Happiness for staff: Work/life balance
“There are never life-and-death emergencies in accounting!”
Those were McCall’s closing words in a recent LinkedIn post in which she shared details around her decision to take a last-minute beach trip with her children.
Her opening words were about work/life balance. Or, as she prefers to call it, work/life integration.
“There is no balance, only integration of all the things that are important to you, and every day you decide your priorities,” McCall wrote. “But only you can decide your priorities.”
That’s the way McCall leads her firm, an approach that resonates with her team. She gained some sobering but significant perspective on what team members need when, in her first year as a senior at AAFCPAs in the late 1990s, her father died unexpectedly.
“It’s like everything else isn’t important in a second,” McCall said. “What happens is obviously everybody jumps in, they help you out, whatever you need to get through your grief and all that. But then you tend to go right back into your old ways, that everything at work is a crisis.
“If only you could bottle that moment that everything was put into perspective.”
McCall in effect did bottle that perspective, using it as the basis for how leaders at AAFCPAs aim to create a sense of satisfaction across the team.
Happiness for CPA candidates: A worthy profession
“I tell students that they’re entering the profession in the most exciting time since I’ve been in it,” McCall said. “I’m bullish on our future.”
McCall has told students across the country that earning CPA status guarantees fluency in the “language of business” and opens up a lengthy list of career paths.
And, at a time when the accounting profession must adjust to compete with students’ expectations related to starting salaries, McCall makes sure students are aware of recent research that puts the average annual compensation for equity partners at firms similar in size to hers at more than $800,000.
“You shouldn’t pick a major based on salary, though.
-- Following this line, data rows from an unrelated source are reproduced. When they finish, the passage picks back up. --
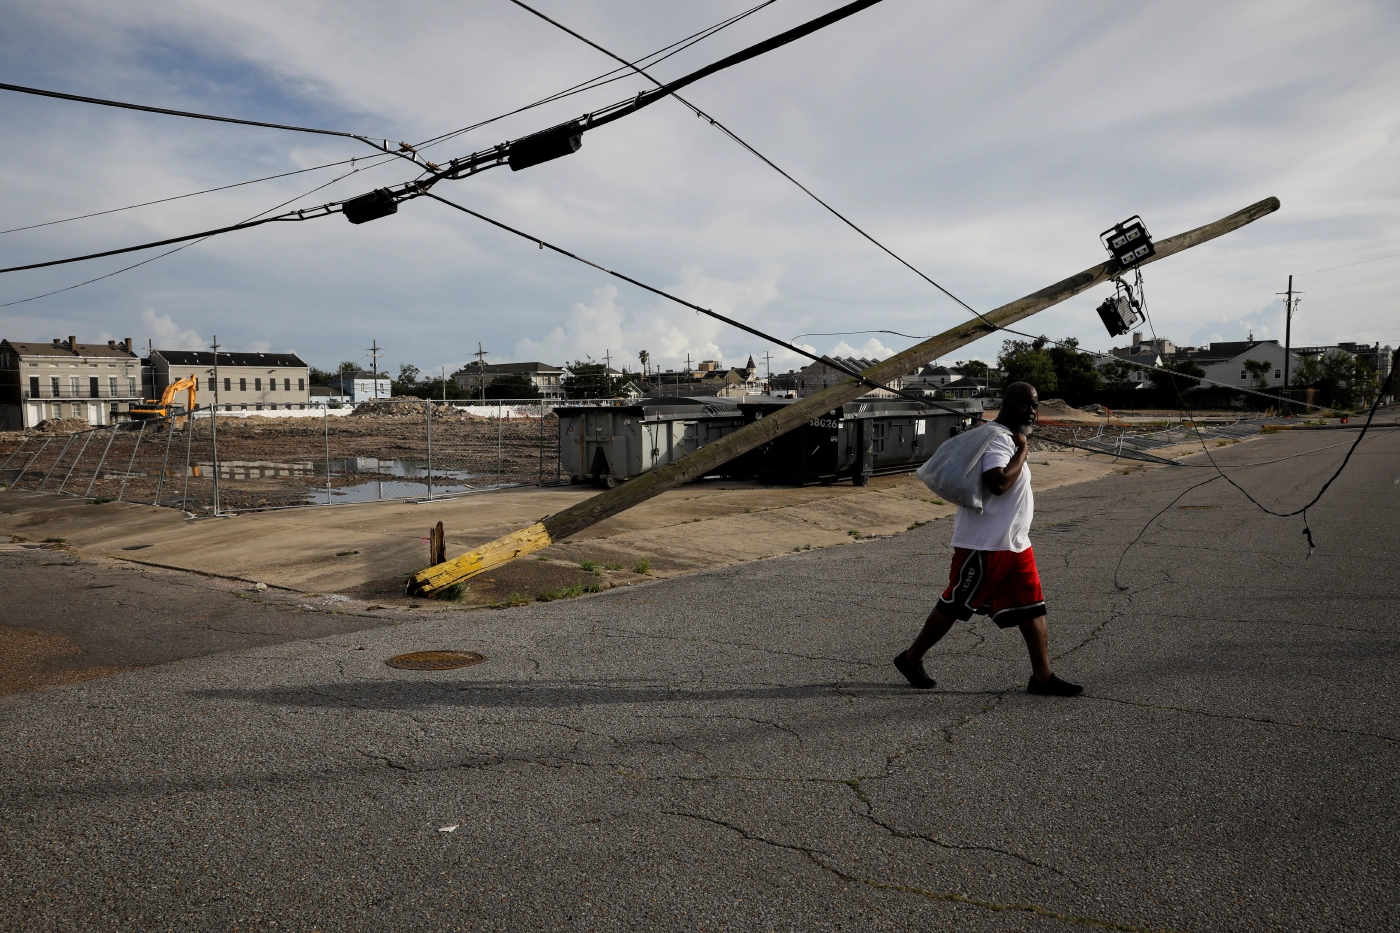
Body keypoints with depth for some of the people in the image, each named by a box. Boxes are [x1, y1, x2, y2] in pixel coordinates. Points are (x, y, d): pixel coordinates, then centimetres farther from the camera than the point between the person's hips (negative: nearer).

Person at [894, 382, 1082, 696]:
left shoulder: (1011, 439, 16)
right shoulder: (996, 437, -17)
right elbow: (999, 483, -31)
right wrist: (1022, 450, -19)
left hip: (1015, 544, 10)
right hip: (984, 545, -10)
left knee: (1033, 608, 6)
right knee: (954, 605, 1)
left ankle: (1042, 677, 12)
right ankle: (911, 658, 16)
It’s what I did, but I happened to like it,” McCall said. “You need to learn, you need to prove yourself, and if you’re good at what you do, the money is going to follow.
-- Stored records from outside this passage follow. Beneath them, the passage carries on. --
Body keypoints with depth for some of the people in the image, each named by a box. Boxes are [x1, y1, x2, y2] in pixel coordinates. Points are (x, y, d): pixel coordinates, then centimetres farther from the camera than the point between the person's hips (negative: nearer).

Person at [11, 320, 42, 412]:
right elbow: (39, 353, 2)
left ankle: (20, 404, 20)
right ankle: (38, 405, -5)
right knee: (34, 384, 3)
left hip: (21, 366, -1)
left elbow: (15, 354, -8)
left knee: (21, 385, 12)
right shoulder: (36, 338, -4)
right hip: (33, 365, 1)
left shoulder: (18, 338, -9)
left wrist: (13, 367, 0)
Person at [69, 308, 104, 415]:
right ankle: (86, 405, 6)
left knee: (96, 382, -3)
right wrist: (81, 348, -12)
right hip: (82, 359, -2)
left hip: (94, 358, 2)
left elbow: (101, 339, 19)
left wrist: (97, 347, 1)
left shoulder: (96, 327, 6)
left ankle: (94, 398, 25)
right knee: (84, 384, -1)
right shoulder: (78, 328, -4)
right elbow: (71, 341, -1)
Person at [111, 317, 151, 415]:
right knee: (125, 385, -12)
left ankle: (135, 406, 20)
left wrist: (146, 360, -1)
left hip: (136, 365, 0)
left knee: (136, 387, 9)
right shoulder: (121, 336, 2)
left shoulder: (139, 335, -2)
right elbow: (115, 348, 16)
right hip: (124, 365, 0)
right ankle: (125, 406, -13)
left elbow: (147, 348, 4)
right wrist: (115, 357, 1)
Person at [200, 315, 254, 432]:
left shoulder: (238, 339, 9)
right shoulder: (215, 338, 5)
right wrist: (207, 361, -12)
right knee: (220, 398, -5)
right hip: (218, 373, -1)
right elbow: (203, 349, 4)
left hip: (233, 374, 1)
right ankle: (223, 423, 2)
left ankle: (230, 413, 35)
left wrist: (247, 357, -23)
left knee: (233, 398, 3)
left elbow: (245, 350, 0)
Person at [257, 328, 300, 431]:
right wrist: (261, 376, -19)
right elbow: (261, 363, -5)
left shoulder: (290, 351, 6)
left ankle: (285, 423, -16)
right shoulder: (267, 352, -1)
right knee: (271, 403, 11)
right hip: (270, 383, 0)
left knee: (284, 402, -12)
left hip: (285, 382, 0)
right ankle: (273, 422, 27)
“Where you start isn’t always where you will end up, so enjoy the journey. Every experience you have, the good and bad, you learn from and it prepares you for your next role. There’s financial freedom in our profession. It just doesn’t always happen at day 1 or year 1.”
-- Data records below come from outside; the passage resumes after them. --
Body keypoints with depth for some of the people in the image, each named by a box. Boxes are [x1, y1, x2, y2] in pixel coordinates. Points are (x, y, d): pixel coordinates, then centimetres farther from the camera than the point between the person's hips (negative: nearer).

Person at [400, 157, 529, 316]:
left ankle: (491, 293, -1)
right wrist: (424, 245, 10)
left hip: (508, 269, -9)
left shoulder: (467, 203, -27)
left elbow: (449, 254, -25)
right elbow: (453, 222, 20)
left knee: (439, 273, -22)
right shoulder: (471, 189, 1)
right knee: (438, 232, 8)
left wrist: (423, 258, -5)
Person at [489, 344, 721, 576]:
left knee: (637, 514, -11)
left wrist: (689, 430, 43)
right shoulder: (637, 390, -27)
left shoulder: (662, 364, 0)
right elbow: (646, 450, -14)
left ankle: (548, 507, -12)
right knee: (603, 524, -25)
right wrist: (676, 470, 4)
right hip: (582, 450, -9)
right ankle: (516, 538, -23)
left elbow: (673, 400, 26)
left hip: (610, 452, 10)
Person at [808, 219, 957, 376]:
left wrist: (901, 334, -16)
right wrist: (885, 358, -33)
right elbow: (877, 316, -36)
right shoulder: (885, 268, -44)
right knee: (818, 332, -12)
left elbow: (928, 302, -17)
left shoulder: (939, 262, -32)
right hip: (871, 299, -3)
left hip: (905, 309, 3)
McCall also has been interacting with those charged with preparing the next generation, exchanging ideas with faculty members about how they can get students ready — and get them excited — about the field.
Happiness for all: Meaningful work
While improved working conditions as a pathway to happiness has been a big theme for McCall as AICPA chair, another pathway to happiness arises from a fundamental question asked around cubicles countless times each day.
“What are you working on?”
“Firms need to recognize that we’ll do best if we place people in the work that gives them meaning,” McCall said. “When you have work that gives you meaning, it just becomes a fabric of your life.
“I tell students to grant themselves grace. Take risks. Try new things. When they find their meaningful work, it’s magic.”
McCall believes that wise investment in evolving technologies can free employees to trade in the mundane for the meaningful.
Finding meaning is something she has long prioritized in her partner role, and it’s something she has also embraced as AICPA chair.
“Some students at N.C. State, they were like, ‘I really appreciated what you said. I appreciate you being so honest, so real, so transparent. You made me rethink an issue I was dealing with.’ That is so refreshing,” McCall said. “That’s the stuff that gives me energy because I know I’m reaching people. I can make a difference.
“I had someone call me from a firm in another part of the country and say, ‘We’re going through this evolution that you’ve gone through. Can you come talk to my partner group?’ That’s cool. I guess I didn’t realize maybe the impact that I would have on others. Sometimes you think you’re going to give a talk or something, and people are going to be like, ‘It’s just the chair’ or whatever. But to have them come back and say, ‘That really resonated.’ That has been awesome.”